Task instructions: Write the next part of the Lou Coucardie Blanc 2010 wine description, picking up after its final sentence.

──────── Passage shown ────────

Michel Gassier Lou Coucardie Blanc 2010
Rhone White Blends from Cotes du Rhone, Rhone, France
This experimental cuvée represents the essence of Michel Gassier's work as a winemaker. Its beautiful robe mingles deep gold and green hues. The powerful display of complex aromas is layered with a multitude of surprising scents: white flowers, beeswax, sweet spices, star-anise, violet, and vanilla. The incredibly dense body, both soft and rich, delivers fully ripe fruits flavors. The finish is an aromatic bounty that offers a delicate harmony that you will long remember.
A blend of Roussanne, Grenache, and Viognier.
The Wine Advocate - "Even better is the blend of 50% Roussanne, 35% Viognier and the rest Grenache blanc, the 2010 Lou Coucardie blanc. Light gold, with intense honeyed, waxy, citrus blossom notes, hints of orange rind, lemon butter and white peach, extraordinarily fresh acids, a luscious texture, and a personality similar to Beaucastel's famed 100% Roussanne cuvee of Chateauneuf du Pape, this is a stunning wine for the price and should drink well for several years."

──────── Data excerpts ────────

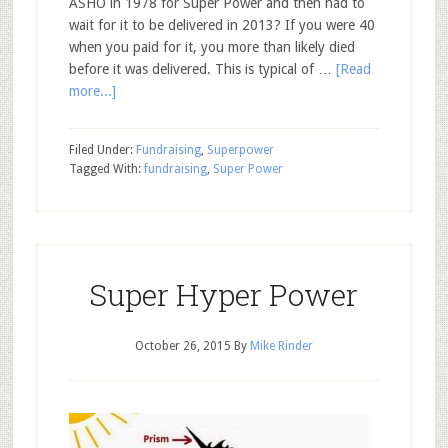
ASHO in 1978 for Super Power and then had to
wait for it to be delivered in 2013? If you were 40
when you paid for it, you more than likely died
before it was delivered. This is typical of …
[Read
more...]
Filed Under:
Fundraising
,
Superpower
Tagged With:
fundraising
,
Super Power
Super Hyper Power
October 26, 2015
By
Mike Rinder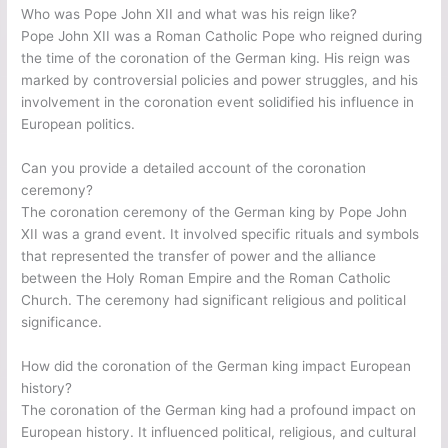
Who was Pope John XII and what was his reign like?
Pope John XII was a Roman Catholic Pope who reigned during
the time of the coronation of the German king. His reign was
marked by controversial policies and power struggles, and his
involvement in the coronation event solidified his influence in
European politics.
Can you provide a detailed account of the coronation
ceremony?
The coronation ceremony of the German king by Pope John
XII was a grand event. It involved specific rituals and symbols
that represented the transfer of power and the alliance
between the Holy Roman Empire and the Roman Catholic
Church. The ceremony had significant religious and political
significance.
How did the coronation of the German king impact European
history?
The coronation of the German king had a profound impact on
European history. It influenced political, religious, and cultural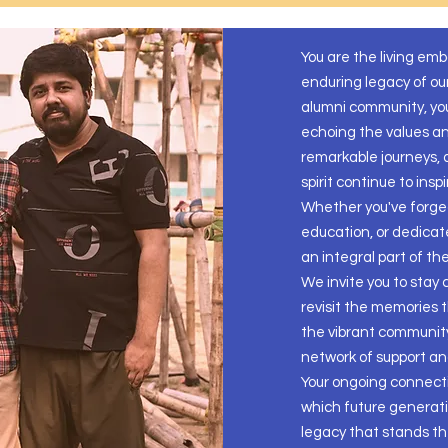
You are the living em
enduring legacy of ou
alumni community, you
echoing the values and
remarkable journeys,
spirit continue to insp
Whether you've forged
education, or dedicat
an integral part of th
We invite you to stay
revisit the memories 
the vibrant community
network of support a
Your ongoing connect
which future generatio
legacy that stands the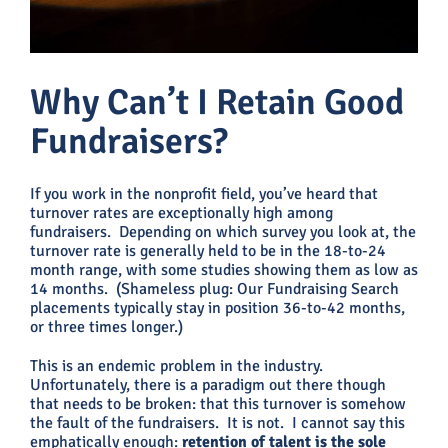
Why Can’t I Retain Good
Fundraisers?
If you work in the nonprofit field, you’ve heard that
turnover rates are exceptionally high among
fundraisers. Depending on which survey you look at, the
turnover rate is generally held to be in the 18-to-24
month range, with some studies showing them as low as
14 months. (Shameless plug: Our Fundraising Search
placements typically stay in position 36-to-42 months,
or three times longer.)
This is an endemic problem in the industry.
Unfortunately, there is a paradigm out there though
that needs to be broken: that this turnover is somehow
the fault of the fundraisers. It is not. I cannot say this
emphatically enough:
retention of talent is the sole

────────
──────── Data excerpts ────────

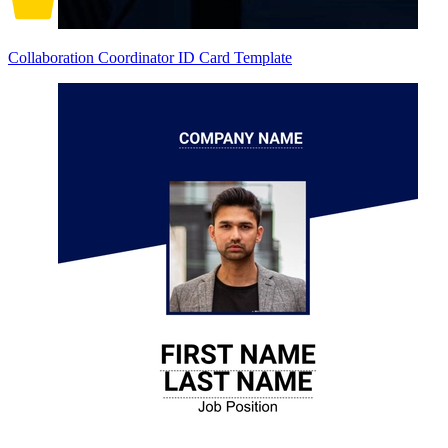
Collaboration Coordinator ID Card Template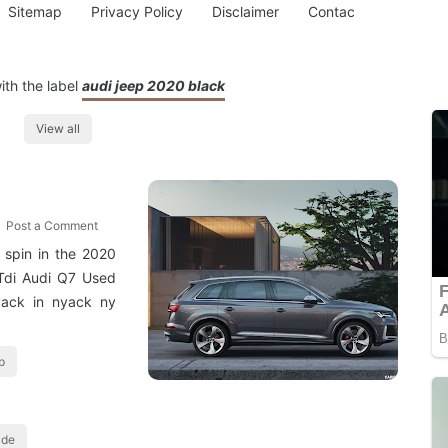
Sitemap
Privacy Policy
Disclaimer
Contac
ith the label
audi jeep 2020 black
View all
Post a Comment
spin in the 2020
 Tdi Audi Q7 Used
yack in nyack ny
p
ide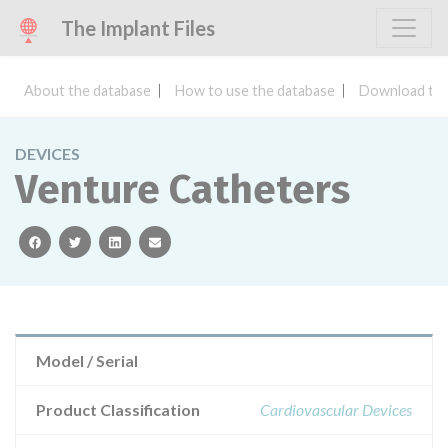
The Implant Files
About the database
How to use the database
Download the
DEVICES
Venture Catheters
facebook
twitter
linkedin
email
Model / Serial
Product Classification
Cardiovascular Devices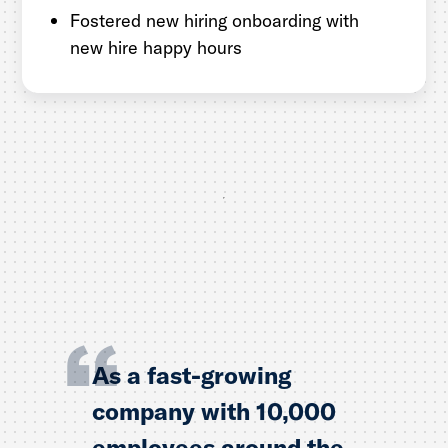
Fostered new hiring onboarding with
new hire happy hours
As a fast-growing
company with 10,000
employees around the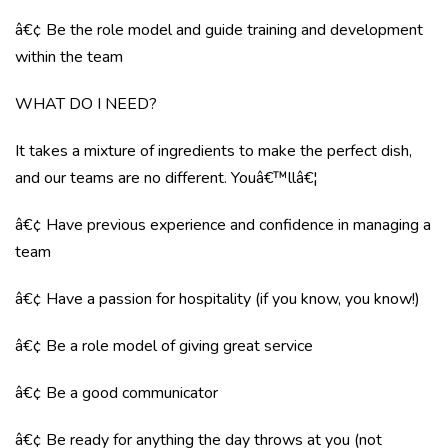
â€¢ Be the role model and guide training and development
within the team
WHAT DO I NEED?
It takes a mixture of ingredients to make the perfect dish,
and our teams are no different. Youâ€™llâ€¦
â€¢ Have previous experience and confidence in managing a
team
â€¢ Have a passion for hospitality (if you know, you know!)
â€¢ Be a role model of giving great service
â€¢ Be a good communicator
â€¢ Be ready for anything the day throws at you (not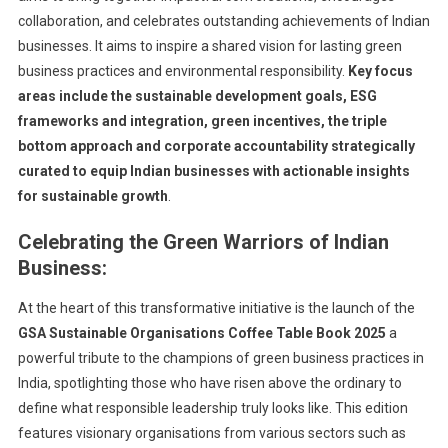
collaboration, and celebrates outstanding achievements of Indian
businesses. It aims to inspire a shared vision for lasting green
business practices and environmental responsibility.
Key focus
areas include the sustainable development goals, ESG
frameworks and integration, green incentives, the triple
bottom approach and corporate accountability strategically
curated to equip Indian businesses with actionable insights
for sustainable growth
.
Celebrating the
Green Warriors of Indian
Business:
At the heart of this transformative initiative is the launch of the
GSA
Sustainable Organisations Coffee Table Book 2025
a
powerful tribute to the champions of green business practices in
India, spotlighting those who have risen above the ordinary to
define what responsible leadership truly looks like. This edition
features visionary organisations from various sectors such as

────────

Solved problem:
Wine Spectator - "This has richness, but stays bright and pure, with delicious Cavaillon melon, green fig and yellow apple flavors laced with a floral note. Good underlying acidity carries the finish. Drink now through 2013. 2,500 cases imported."
Wine Enthusiast - "This barrel-fermented and -aged blend of Roussanne, Grenache Blanc and Viognier is nicely balanced, blending oak and lees notes of spice and toasted nuts with pineapple and melon. Despite the reported alcohol level, it doesn’t seem hot at all, ending harmoniously and long. Drink up over the next year or so."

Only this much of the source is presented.